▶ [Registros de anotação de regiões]
* * * * *

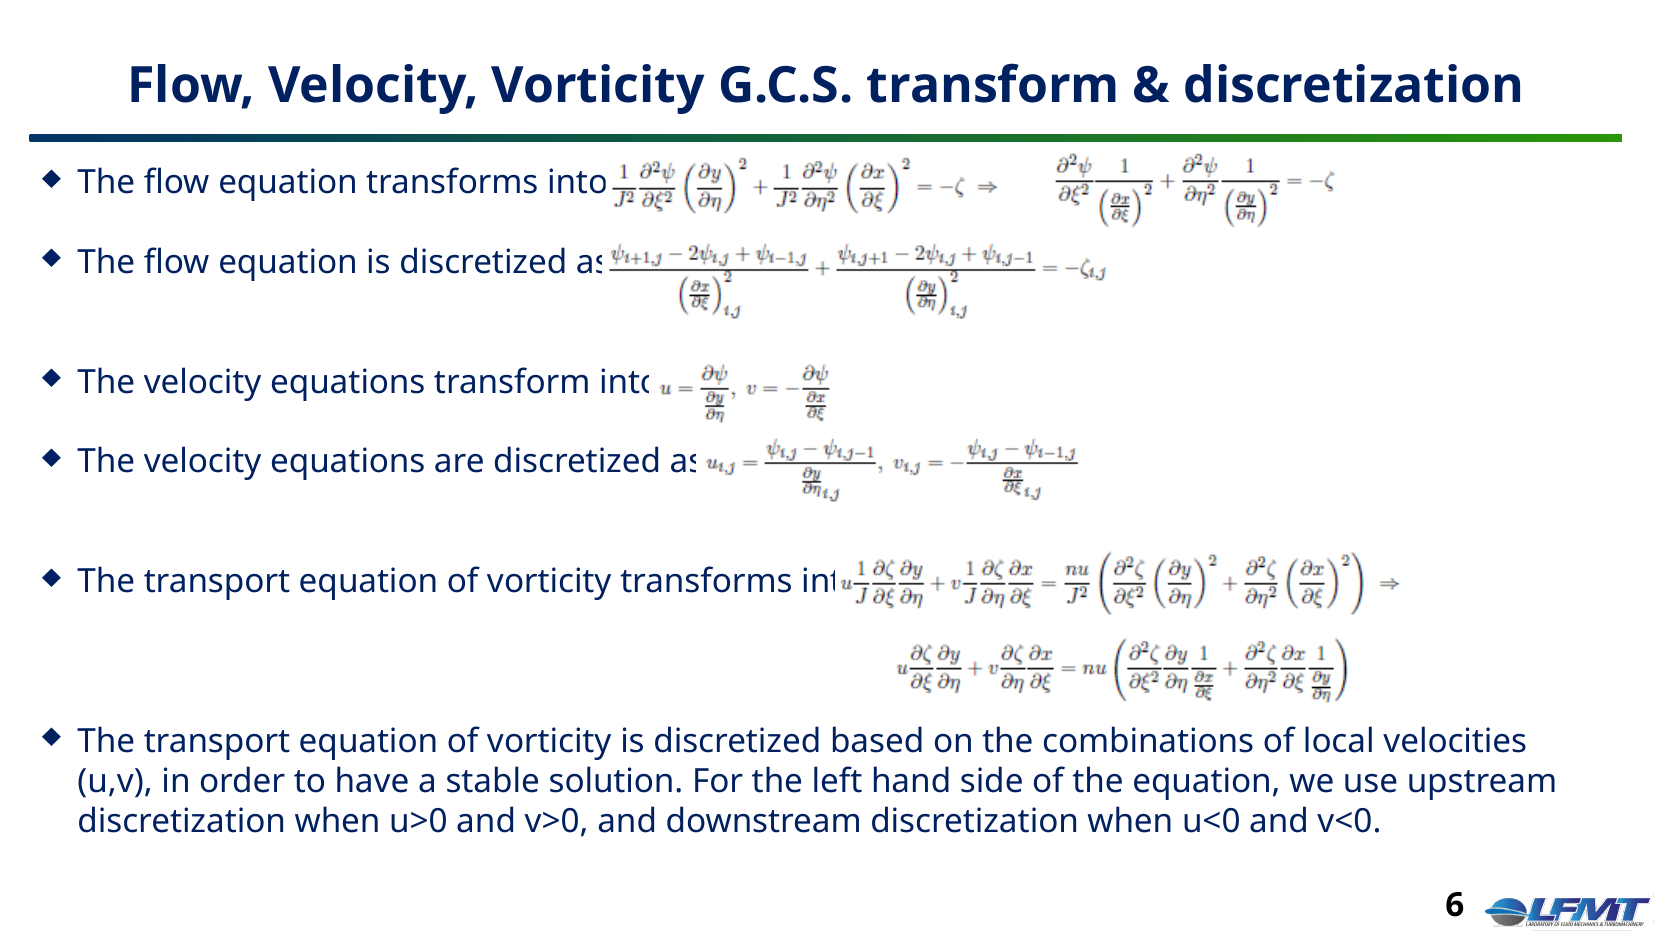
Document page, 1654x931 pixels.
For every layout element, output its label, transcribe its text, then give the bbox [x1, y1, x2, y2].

slide_number <αριθμός> [1093, 892, 1480, 931]
picture [649, 346, 1086, 508]
picture [602, 151, 1391, 333]
picture [605, 152, 1004, 224]
title Flow, Velocity, Vorticity G.C.S. transform & discretization [28, 34, 1625, 130]
text_box The flow equation transforms into: The flow equation is discretized as: The velocity equations transform into: The velocity equations are discretized as: The transport equation of vorticity transforms into: The transport equation of vorticity is discretized based on the combinations of local velocities (u,v), in order to have a stable solution. For the left hand side of the equation, we use upstream discretization when u>0 and v>0, and downstream discretization when u<0 and v<0. [27, 152, 1628, 892]
picture [1485, 893, 1651, 931]
picture [835, 544, 1406, 709]
text_box [1525, 886, 1654, 931]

* * * * *

Reescreva todas as linhas acima substituindo "layout element" por "page element", sem alterar mais nada. Omita as imagens na resposta.

Document page, 1654x931 pixels.
For every page element, output its label, transcribe its text, then give the bbox [x1, y1, x2, y2].

slide_number <αριθμός> [1093, 892, 1480, 931]
picture [649, 346, 1086, 508]
picture [602, 151, 1391, 333]
picture [605, 152, 1004, 224]
title Flow, Velocity, Vorticity G.C.S. transform & discretization [28, 34, 1625, 130]
text_box The flow equation transforms into: The flow equation is discretized as: The velocity equations transform into: The velocity equations are discretized as: The transport equation of vorticity transforms into: The transport equation of vorticity is discretized based on the combinations of local velocities (u,v), in order to have a stable solution. For the left hand side of the equation, we use upstream discretization when u>0 and v>0, and downstream discretization when u<0 and v<0. [27, 152, 1628, 892]
picture [1485, 893, 1651, 931]
picture [835, 544, 1406, 709]
text_box [1525, 886, 1654, 931]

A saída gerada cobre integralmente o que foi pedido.